A faithful transcript of all the lines below, with no pictures, is the goal here.

═══ DATA SUPPLIED ═══

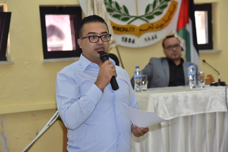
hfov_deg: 18.3
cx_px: 114
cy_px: 76
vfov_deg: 12.2
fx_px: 709
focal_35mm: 112
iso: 1600
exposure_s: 1/250
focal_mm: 112
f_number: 7.1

═══

◆ RESULT OF THE TASK
hfov_deg: 18.3
cx_px: 114
cy_px: 76
vfov_deg: 12.2
fx_px: 709
focal_35mm: 112
iso: 1600
exposure_s: 1/250
focal_mm: 112
f_number: 7.1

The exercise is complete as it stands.